Er is een beperking aan het doorschuiven van vakantie. Uiteindelijk vervalt wettelijk verlof en verjaart bovenwettelijk verlof. De termijnen hiervoor zijn verschillend.
Vakantie-uren die de medewerker bij zijn ontslag nog over heeft (en die dus niet vervallen of verjaard zijn), worden aan hem uitbetaald. Per vakantie-uur wordt een bedrag uitgekeerd van 1/156 gedeelte van het zo nodig naar een volledige betrekking herberekende salaris van de medewerker per maand.

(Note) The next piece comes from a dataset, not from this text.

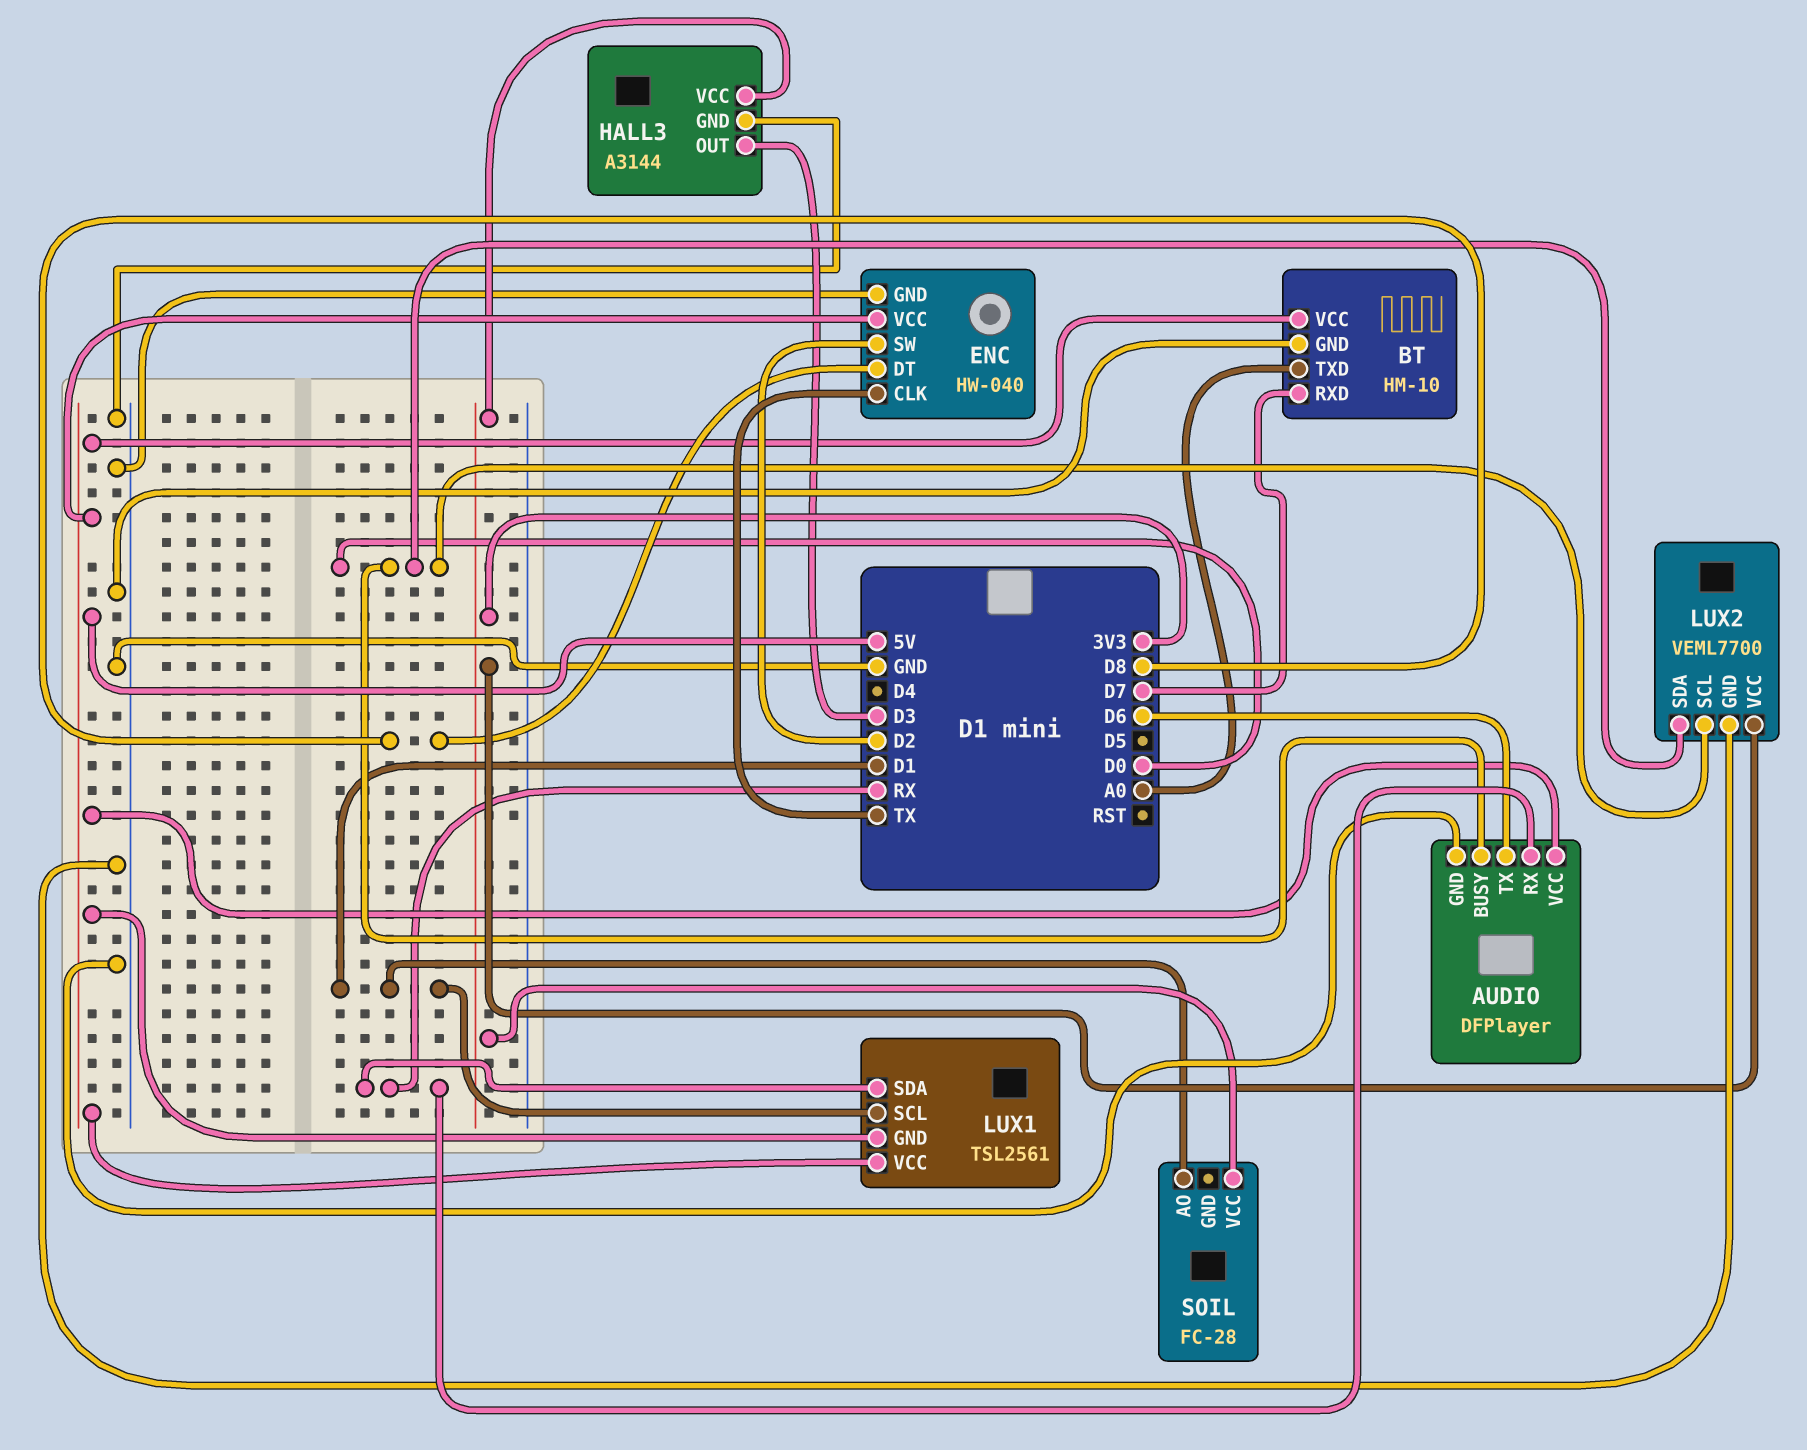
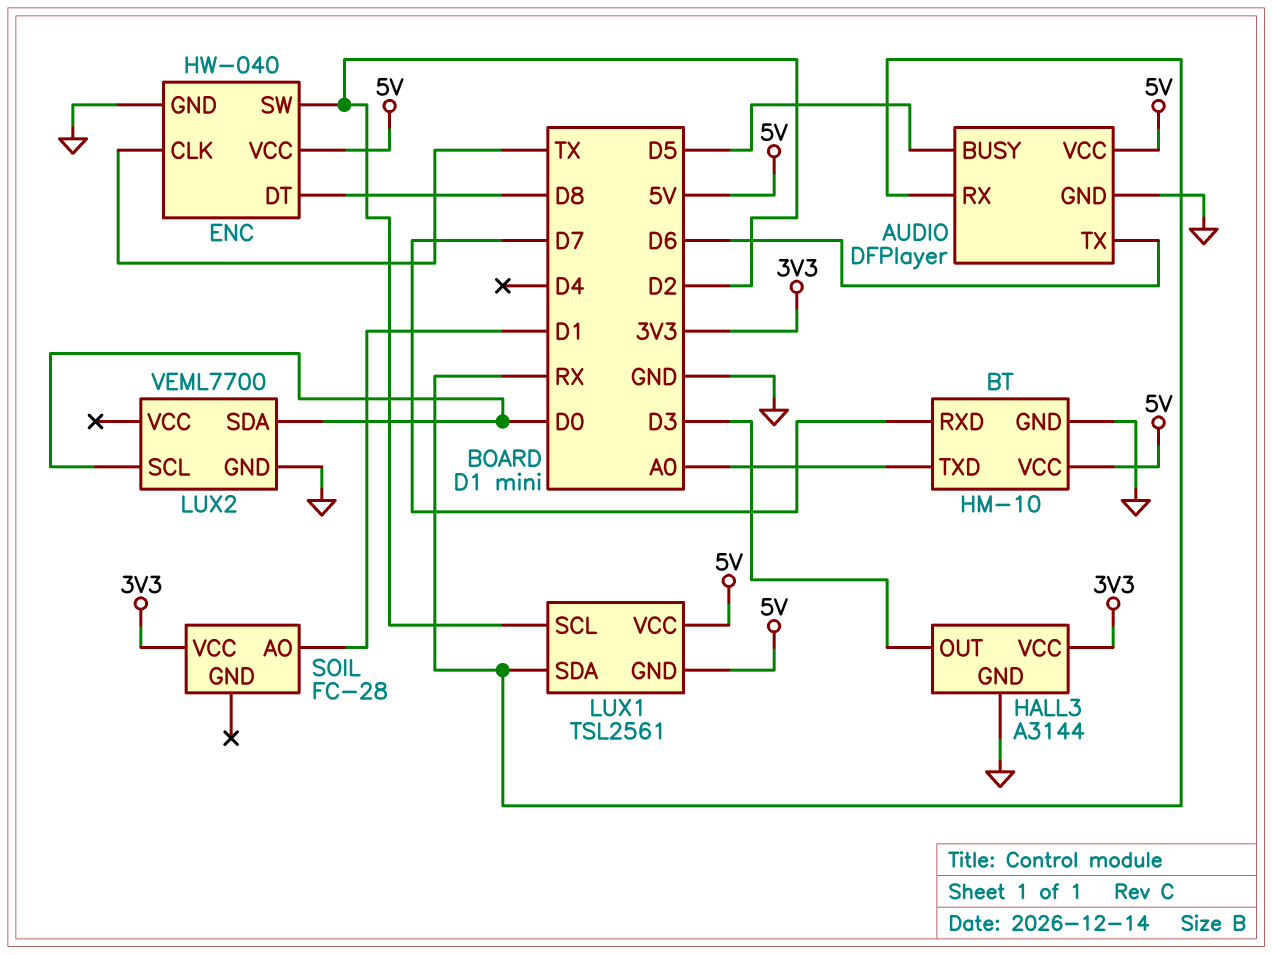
AUDIO pin BUSY: D0 -> D5
LUX1 pin SCL: D1 -> D2
LUX2 pin VCC: 3V3 -> none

Op deze vergoeding worden loonbelasting, sociale premies, inkomensafhankelijke ziektekostenbijdragen en ABP-premies ingehouden. De medewerker, die ontslag wordt verleend, kan in overleg met de werkgever zijn vakantie-uren ook voor de ontslagdatum opnemen.
Een verleende vakantie kan worden ingetrokken wanneer dringende redenen van dienstbelang dat noodzakelijk maken. Wanneer de medewerker hierdoor op een dag slechts gedeeltelijk vakantie heeft kunnen genieten, worden deze uren als niet verleend beschouwd. Wanneer een medewerker als gevolg van het intrekken van de vakantie schade lijdt, wordt deze aan hem vergoed. Te denken valt hierbij aan de annuleringskosten van een vakantie.
Aan een medewerker, die tijdens zijn vakantie bepaalde voordelen derft die aan zijn betrekking zijn verbonden, kan een vergoeding gegeven worden.